Speaking of, some of Kerouac’s journals from 1948-1950 are in the newest issue of New Yorker. It was $4 and there are only a few pages’ worth, but I really dug it. This was on the tail end of The Town and the City, his first book, but it was the period that was chronicled in On the Road. It’s great, but it makes me wish I had a couple of writing friends here in Seattle, a tight-(or not so tight) knit group of writers and weirdos that end up in all of my stories. My friend Michael Stutz is looking for the same thing, but he’s out in Ohio. Maybe with a few more enlightened souls, we’ll create some kind of online beat generation possee that swaps manuscripts on the web, and takes the occassional roadtrip to meet the others. It’s a thought.

I’m listening to Burroughs’ Spare Ass Annie. More specifically, “The Junky’s Christmas.” I’m probably not going to be home this year, and I’m not going to be with Karena, either. So I guess Christmas will be a few phone calls, a junk food binge, some sleeping in, a few xmas albums, and this track. Sure beats spending 12 hours in an airport, I guess.

Time to get working…

Drum set in the office

Monday. Raining. Dark. Cold. Pass the Robitussen.

I have an overwhelming urge to buy a drum set. If you’ve ever seen my apartment, you’d see the humor in this statement. I’d have better luck putting it in my office.

One of the editors at Mad magazine has a drum set in his office.

I’ve been listening to the same Jawbreaker CD all weekend.

+++

*Problem to work on*. Write the next part of the blog entry above, starting right after its final sentence about the Jawbreaker CD.

*Data extract*.
+++

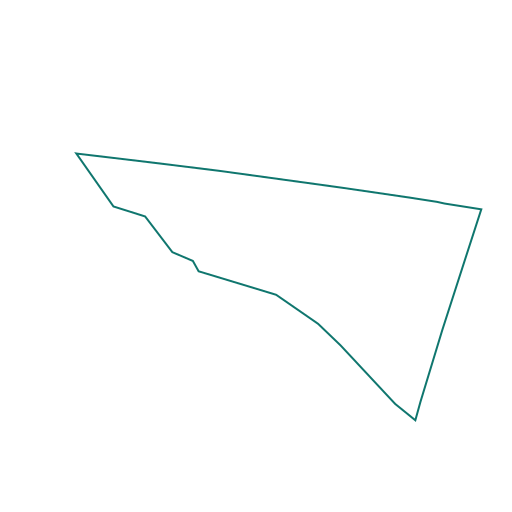 Dade, Georgia, United States of America, rotated 107°
{"feature_id": "52423323B39037255369745", "entity_name": "Dade", "entity_type": "district", "adm_level": 2, "iso_a3": "USA", "parent_name": "United States of America", "parent_adm1": "Georgia", "projection": "orthographic", "projection_center": [-85.505, 34.804], "detail": "fine", "context": "isolated", "style": "outline", "palette": "teal", "viewbox_px": 512, "rotation_deg": 107, "n_neighbors": 0, "source": "geoboundaries", "source_scale": "gbopen_adm2", "svg_char_len": 480}
<svg xmlns="http://www.w3.org/2000/svg" viewBox="0 0 512 512"><g transform="rotate(107 256 256)"><path d="M265.6,56.1L193.6,55.0L145.5,54.2L150.7,91.0L151.3,98.7L154.6,121.7L154.6,121.9L165.5,193.3L185.4,316.6L193.6,363.3L193.6,363.5L203.9,421.0L210.3,456.4L210.5,457.8L250.3,406.8L250.6,373.6L276.8,337.1L279.2,314.9L287.4,306.4L287.2,225.4L302.7,176.8L316.7,149.1L356.8,79.6L366.5,55.6L347.2,56.1L272.3,56.2L265.6,56.1Z" fill="none" stroke="#0f766e" stroke-width="2"/></g></svg>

+++

*Task output*.
I almost got in a car wreck last night. The guy in front of me stopped on the bridge on I-5, and I had to lock the brakes at 65, in the rain. I was 100% certain I was going to hit. I stopped so close, I don’t think you could’ve put a sheet of paper between the bumpers.

I think it stopped raining, but it still looks ugly.

The journal police

I haven’t started writing yet tonight, if that tells you anything about how fucked up my schedule is this weekend.

I spent part of the day at Andrea Milor’s, getting a bunch of photos scanned. It was cool to hang out there - I’ve never spent any time in Redmond before, and it’s good to know I can almost find my way around the east side sometime.

I also paid the ailing VW a visit while picking up some videos at Karena’s. It’s definitely the water pump - I can move the pulley back and forth with my hand, it is wet around the spindle, and the radiator is low. I am going to attempt the repair myself next weekend. I did move the new amp and adjust the gain, and it sounds a lot better than before. I didn’t test it with a MiniDisc, but with a tape, it doesn’t distort as much. It’s hard to really know until you’re driving down the road with the music running.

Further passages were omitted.